Francisco Veloso
Francisco Veloso 29 de janeiro de 2017 às 20:02

Quem disse que empresa antiga não aprende com start-ups?

No ano passado, a Ford adquiriu a Chariot, uma start-up de transporte em que toda a interação com o cliente é realizada através de dispositivos móveis, como na Uber, mas em que o transporte é coletivo, através de carrinhas, com as rotas determinadas pelos clientes através de "crowdsourcing".
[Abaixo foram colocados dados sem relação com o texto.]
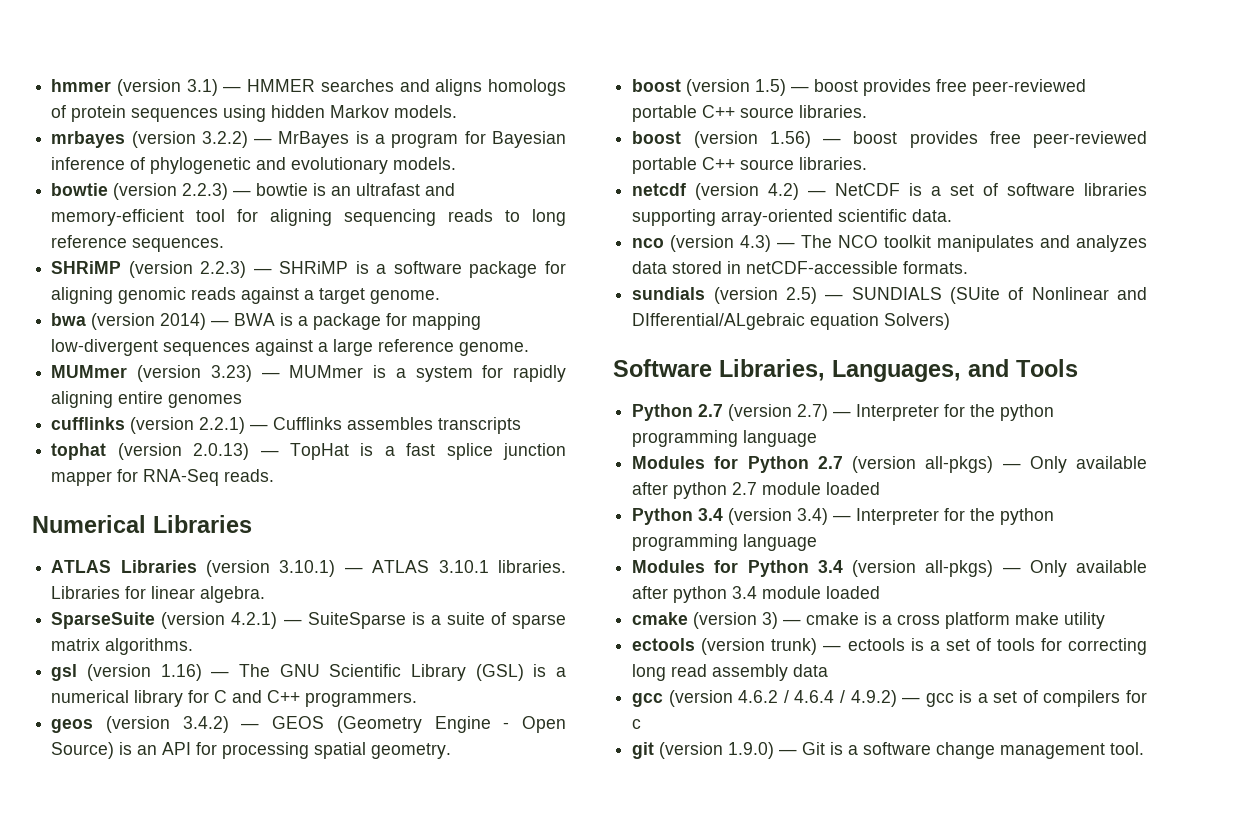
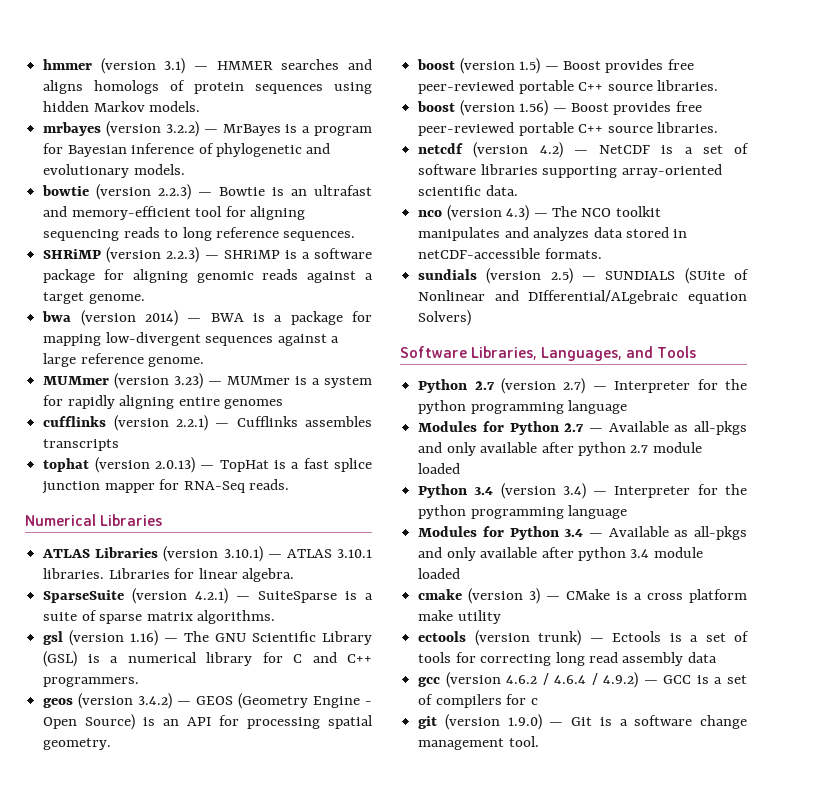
[256,183,309,196] bowtie -> [219,187,266,196] Bowtie
[814,79,859,92] boost -> [562,61,601,70] Boost
[853,131,898,144] boost -> [570,103,609,112] Boost
[852,456,1067,473] (version all-pkgs) — Only -> [588,421,747,435] [418,442,476,456] — Available as all-pkgs and only
[852,560,1067,577] (version all-pkgs) — Only -> [588,526,747,540] [418,547,476,561] — Available as all-pkgs and only
[806,612,860,625] cmake -> [566,589,611,600] CMake
[847,638,905,651] ectools -> [612,631,662,642] Ectools
[925,693,954,707] gcc -> [663,675,692,684] GCC

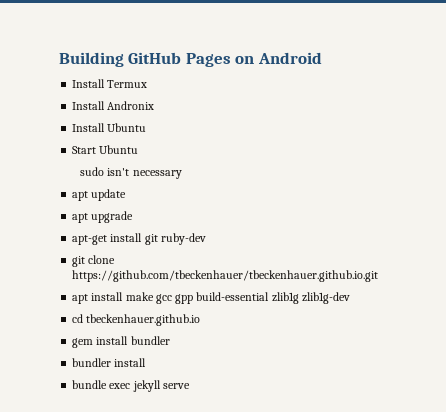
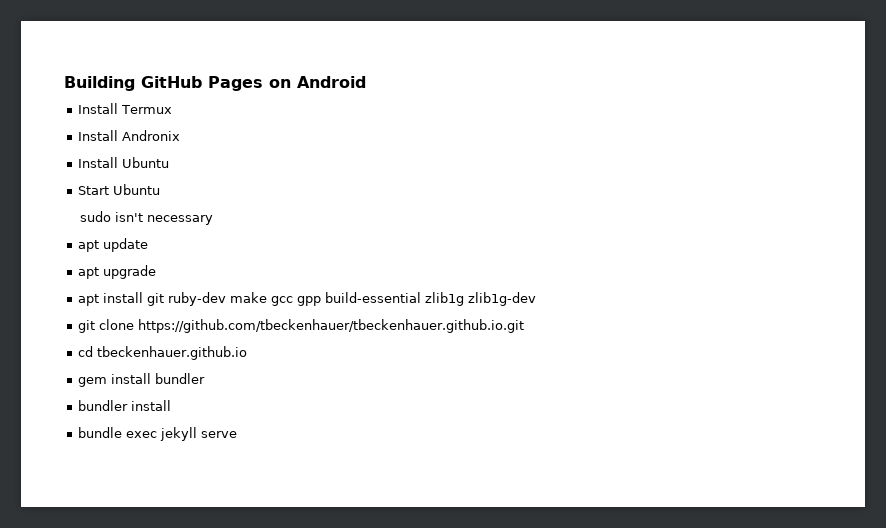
[72,235,108,245] apt-get -> [78,294,100,306] apt
[72,255,116,267] [72,270,379,282] [72,292,124,304] // git clone https://github.com/tbeckenhauer/tbeckenhauer.github.io.git // apt install -> (227, 299) none
(350, 298) none -> [78,319,525,333] // git clone https://github.com/tbeckenhauer/tbeckenhauer.github.io.git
Também em 2015, o gigante Wallmart comprou a start-up Jet.com, uma empresa de "online hard discount". Igual interesse despertou a aquisição por parte da GM da empresa Cruise Automation, que faz navegação automática.

 

Estes exemplos marcam uma alteração significativa de atitude e perspetiva por parte de empresas estabelecidas em setores mais tradicionais como a manufatura ou a distribuição e retalho. Enquanto tecnológicas como a Cisco ou a Oracle têm sistematicamente adquirido start-ups tecnológicas como parte do seu processo de desenvolvimento, empresas mais tradicionais tipicamente preferiam desenvolver as suas próprias soluções, ou fazer aquisições quando uma empresa ganhava uma dimensão relevante no mercado. Mas, em 2015, empresas estabelecidas não tecnológicas investiram cerca de 10 mil milhões de dólares a adquirir start-ups tecnológicas apoiadas por capital de risco, quase o dobro do montante investido em 2014 e o valor mais elevado dos últimos anos. E esta aposta está cada vez mais institucionalizada. Por exemplo, a Siemens anunciou em Junho do ano passado que iria investir cerca de 1,1 mil milhões de dólares nos próximos cinco anos numa nova unidade de start-ups. Anúncios equivalentes foram realizados em 2016 por empresas tão diversas como as sopas Campbell, os cereais Kellogg's, ou a Airbus.

 

Mas estes movimentos demonstram também a dificuldade e os obstáculos que representam a junção de dois mundos muito diferentes. As métricas e avaliações pelas quais as start-ups se medem face ao seu valor de mercado faz com que exista um desequilíbrio grande entre o comprador e o alvo, que torna a aquisição e sua subsequente integração difícil. Por exemplo, a Wallmart vale cerca de 65 vezes o que pagou pela Jet.com, embora tenha receitas 480 vezes superiores. As tecnológicas estabelecidas absorvem alguma desta dificuldade pagando as aquisições em ações, também elas muitas vezes sobrevalorizadas, um caminho que não está normalmente disponível para companhias "blue-chip."

 

A alternativa é tentar entrar em start-ups cedo no seu processo de desenvolvimento, como o exemplo da Ford com a Chariot, em que as valorizações não são tão significativas. Mas nessa fase existe ainda mais risco, pelo que há que encontrar formas de identificar, selecionar, apoiar e, depois gerir um portefólio de pequenas start-ups, competências novas para estes gigantes. Não há dúvida de que este caminho está a ser trilhado por cada vez mais empresas estabelecidas. Estas organizam agora regularmente concursos e ciclos de aceleração para conhecerem, e potencialmente investirem, em start-ups a trabalhar em áreas relevantes para a sua atividade. Olhando para Portugal, apenas no último mês, a Fidelidade (protechting), a EDP (free electrons) e a Brisa (grow mobility) são três exemplos de empresas que anunciaram ou lançaram iniciativas com este objetivo.

 

A dinâmica de mudança tecnológica e o digital e a mobilidade, em particular, estão a entrar em todos os negócios, e os protagonistas vão ser muitas iniciativas empreendedoras. É crítico para todas as empresas aprender a navegar nesta nova realidade, e compreender que empreendedores que aparentemente nada têm que ver com o nosso negócio vão fazer parte das suas soluções para estes novos desafios. Há que trilhar o caminho!